The morale is clear. You can prevent race conditions for variables within a
named lock, only if you apply a lock of the same name whereever those variables
occur in the application.

How do people handle the locking/transaction issue?
There are 2 major distinctions between cflock and cftransaction. First, cflock
applies to Coldfusion code, whereas cftransaction applies to database
operations. Second, cflock's functionality is "make operation x wait till
operation y finishes, whereas cftransaction's is "complete both operation x and
operation y together or do neither". The lock that cftransaction's
isolation-attribute enforces applies to the database server, not to Coldfusion.

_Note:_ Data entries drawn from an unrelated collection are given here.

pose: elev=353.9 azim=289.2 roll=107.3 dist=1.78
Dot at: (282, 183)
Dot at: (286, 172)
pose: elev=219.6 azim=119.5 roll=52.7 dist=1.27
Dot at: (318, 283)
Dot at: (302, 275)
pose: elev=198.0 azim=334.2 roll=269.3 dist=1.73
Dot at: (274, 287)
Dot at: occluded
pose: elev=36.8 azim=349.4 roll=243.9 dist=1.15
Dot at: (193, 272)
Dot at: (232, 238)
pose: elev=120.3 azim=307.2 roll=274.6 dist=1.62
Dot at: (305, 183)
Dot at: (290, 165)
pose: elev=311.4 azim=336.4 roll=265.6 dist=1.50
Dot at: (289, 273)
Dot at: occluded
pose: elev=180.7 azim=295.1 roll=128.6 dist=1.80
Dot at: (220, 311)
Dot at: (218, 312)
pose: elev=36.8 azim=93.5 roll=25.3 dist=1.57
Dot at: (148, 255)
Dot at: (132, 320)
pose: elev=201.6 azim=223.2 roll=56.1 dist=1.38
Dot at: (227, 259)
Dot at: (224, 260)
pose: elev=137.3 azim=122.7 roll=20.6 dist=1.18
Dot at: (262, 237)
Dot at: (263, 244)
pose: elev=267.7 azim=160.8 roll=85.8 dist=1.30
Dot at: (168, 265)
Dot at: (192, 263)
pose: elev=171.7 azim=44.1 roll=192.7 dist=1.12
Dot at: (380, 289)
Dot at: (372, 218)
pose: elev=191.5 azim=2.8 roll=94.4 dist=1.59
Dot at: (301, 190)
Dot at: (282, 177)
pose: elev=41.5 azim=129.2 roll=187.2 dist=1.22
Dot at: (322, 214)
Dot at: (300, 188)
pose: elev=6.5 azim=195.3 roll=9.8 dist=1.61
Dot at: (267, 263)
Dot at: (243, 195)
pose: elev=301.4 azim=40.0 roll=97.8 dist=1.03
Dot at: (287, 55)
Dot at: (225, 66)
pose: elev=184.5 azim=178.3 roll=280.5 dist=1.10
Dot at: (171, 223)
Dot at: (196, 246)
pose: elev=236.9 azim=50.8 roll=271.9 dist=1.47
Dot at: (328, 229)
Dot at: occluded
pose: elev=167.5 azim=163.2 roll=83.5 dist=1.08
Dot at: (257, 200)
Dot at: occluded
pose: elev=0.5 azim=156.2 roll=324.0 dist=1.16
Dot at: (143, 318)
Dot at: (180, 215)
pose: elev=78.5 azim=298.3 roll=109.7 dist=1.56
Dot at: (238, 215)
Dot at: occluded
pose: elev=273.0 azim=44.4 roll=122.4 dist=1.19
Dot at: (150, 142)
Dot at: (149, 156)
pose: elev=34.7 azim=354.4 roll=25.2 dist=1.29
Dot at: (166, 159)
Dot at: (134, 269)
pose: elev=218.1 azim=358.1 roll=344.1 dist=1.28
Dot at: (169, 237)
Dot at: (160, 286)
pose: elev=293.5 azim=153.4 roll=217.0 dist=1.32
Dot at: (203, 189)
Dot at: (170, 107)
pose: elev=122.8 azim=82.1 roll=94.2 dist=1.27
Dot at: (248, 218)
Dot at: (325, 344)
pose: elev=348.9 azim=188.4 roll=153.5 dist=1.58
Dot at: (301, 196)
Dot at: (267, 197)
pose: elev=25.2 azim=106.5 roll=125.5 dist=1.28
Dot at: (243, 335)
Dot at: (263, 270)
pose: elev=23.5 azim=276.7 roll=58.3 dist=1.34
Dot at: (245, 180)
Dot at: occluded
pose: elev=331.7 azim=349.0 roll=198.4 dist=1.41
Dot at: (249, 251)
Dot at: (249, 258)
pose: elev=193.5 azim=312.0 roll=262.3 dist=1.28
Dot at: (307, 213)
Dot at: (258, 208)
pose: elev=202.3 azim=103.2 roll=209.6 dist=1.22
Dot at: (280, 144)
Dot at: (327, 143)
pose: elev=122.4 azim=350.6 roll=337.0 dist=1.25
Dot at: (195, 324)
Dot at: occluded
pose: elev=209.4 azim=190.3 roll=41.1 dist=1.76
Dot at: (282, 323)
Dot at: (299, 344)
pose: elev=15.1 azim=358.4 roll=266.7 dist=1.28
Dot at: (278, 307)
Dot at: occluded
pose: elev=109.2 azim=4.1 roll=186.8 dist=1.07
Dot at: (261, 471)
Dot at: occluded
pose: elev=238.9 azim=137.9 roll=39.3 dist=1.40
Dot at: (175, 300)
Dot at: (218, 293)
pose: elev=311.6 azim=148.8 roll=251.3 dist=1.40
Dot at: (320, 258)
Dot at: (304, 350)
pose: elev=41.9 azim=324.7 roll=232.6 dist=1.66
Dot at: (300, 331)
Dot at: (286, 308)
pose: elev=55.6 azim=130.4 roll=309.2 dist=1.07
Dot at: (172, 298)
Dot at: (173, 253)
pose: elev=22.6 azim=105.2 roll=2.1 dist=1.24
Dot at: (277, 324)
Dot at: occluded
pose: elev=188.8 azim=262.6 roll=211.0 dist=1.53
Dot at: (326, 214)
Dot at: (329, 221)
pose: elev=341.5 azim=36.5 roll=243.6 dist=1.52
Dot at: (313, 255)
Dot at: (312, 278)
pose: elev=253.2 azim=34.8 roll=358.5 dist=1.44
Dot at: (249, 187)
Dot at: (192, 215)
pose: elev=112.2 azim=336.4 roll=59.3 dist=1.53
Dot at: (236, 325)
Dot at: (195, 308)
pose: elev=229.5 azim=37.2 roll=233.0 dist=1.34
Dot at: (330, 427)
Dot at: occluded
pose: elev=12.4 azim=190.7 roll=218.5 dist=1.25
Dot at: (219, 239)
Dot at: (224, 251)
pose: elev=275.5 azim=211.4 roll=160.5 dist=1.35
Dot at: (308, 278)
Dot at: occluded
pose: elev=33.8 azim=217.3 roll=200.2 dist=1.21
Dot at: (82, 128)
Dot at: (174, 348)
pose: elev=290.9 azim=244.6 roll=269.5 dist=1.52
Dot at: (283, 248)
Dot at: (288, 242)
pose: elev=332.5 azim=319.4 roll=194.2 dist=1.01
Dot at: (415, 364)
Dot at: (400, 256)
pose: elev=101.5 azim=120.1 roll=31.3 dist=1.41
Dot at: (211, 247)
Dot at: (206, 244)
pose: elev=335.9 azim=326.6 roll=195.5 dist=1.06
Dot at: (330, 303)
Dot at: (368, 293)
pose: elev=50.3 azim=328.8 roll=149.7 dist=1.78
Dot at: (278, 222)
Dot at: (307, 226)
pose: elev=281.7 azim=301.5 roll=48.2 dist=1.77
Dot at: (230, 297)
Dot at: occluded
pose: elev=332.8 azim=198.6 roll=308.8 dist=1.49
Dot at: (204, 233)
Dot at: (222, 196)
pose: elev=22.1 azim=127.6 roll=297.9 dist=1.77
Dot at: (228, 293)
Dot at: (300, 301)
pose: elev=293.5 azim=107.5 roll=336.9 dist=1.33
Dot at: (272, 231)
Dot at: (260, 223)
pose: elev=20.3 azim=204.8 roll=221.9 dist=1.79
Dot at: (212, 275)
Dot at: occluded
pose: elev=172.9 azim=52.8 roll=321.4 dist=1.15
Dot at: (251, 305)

So, use cflock to prevent race conditions in shared data, e.g. to prevent one
thread from reading a Coldfusion variable while another is writing to it; use
cftransaction to instruct the DBMS to run multiple queries as one single
transaction. Use the isolation attribute instruct the database engine what kind
of lock it should impose during the transaction.
Conanicut
2006-02-01 19:23:38 UTC
Permalink
Thank you for your very helpful post, BKBK. As soon as my webhost upgrades to
the latest MySQL I can get into stored procedures -- sounds like the best route
overall. I appreciate your careful response, thanks again.